A London focus for research into, and the writing of, poetry; a model of good practice; opportunities for collaboration and exchange; an international if not quite comparative perspective; POEM magazine; a major reading series; two prizes; combining best translation and publishing practices with poetry; leading poets; rigour and excitement!
What’s special about the Roehampton Prize?
Non-specialist judges, currently fashionable, produce erratic results. Ours will be poets. Uniquely, to avoid “hit-and-run” international winners, only books by poets who, regardless of nationality, live in Britain will be eligible.
Do you miss being a violinist?
No: if I’d wanted to carry on doing it, I would have. It’s a great deal easier to be a concert violinist than to be a poet.
Does your music influence your poetry?
Profoundly. I write by ear and can’t separate thought from sound, any more than I can separate the most interesting thoughts from words. For a long time I tried to clean music out of my writing, though, because it’s seductive.
Have you had a eureka moment?
I wish!
What advice would you give to your younger self?
Don’t be so idealistic. It’s too costly.
Tell us about someone you’ve always admired.
The Polish Nobel laureate Czesław Miłosz repeatedly found himself in the eye of the historical storm: at the end of the Russian Empire, in the Warsaw uprising, as a Cold War defector, and at Berkeley in 1968. Yet he wrote beautifully and wisely about individuals, which requires great modesty and great skill.
What keeps you awake at night?
Insomnia.
As a child, what did you want to do when you grew up?
I wanted to write books, which I took to mean novels. I had friends whose mother was a writer. She sat in their garden being vague and beautiful. The girls used to eat paper till they were sick, which even at five I thought Freudian (I didn’t know the word, obviously!)
What’s an undergraduate degree worth?
In a way I think undergraduate degrees are worth more now that there are more of them: they’ve become more indispensable for young people who want some choices. Several of our most intellectual and distinguished poets are autodidacts, and some utterly misplaced anxiety about this fact seems to remain with them.
Will poetry ever become redundant?
Poetry predates other forms, like novel and film, by millennia, and is far less culturally specific than they are even today. So I suspect that it’s one of those human activities, like making jokes, that people find themselves doing, in various ways, in every time and place.
Can you write us a haiku?
Absolutely not!
Appointments
The University of Derby has appointed Rod Dubrow-Marshall deputy vice-chancellor. Professor Dubrow-Marshall will join from the University of Central Lancashire in March.
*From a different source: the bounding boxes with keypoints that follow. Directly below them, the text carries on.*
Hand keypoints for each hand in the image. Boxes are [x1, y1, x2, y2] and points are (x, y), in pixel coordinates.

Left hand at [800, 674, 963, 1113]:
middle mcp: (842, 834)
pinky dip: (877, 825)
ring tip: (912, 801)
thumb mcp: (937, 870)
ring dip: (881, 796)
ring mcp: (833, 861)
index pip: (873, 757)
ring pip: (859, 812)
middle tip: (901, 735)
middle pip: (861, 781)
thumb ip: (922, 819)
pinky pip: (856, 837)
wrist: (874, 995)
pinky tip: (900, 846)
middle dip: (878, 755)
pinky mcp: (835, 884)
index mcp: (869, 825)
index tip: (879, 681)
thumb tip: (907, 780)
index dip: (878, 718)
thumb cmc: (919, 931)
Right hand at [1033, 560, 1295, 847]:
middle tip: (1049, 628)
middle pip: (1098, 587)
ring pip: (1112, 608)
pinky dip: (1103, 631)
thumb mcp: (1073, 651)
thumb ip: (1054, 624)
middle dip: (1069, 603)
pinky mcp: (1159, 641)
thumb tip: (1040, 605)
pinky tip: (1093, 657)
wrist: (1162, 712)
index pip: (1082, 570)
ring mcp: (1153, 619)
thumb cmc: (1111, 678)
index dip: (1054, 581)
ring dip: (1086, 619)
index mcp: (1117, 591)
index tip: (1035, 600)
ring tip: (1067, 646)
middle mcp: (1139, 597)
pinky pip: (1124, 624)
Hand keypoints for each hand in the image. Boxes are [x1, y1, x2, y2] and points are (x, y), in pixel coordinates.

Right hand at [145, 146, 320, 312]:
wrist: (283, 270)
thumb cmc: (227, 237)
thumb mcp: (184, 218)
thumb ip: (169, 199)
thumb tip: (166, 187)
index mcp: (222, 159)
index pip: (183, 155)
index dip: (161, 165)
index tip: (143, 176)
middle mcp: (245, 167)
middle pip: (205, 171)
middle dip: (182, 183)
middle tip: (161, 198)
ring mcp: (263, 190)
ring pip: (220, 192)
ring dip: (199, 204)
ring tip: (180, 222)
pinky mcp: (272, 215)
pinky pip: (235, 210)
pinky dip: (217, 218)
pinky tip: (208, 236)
Judith Bennett has been awarded the Salters’ chair in science education at the University of York. The Salters’ Institute and the university jointly fund the post, which focuses on curriculum innovation and research.
The University of Southampton has named Judith Petts pro vice-chancellor (research and enterprise). Professor Petts was previously dean of Southampton’s Faculty of Social and Human Sciences.
Stuart Egginton, previously reader in cardiovascular physiology and director of the Angiogenesis Research Group at the University of Birmingham, has been named to the University of Leeds’ leadership chair in exercise science.
Durham University’s business school has named Euros Jones-Evans, chief executive of entertainment group Tanabi, as entrepreneur associate at the Centre for Entrepreneurship. Mr Jones-Evans will assist in the development of the school’s teaching programmes as well as conducting guest lectures and workshops with students.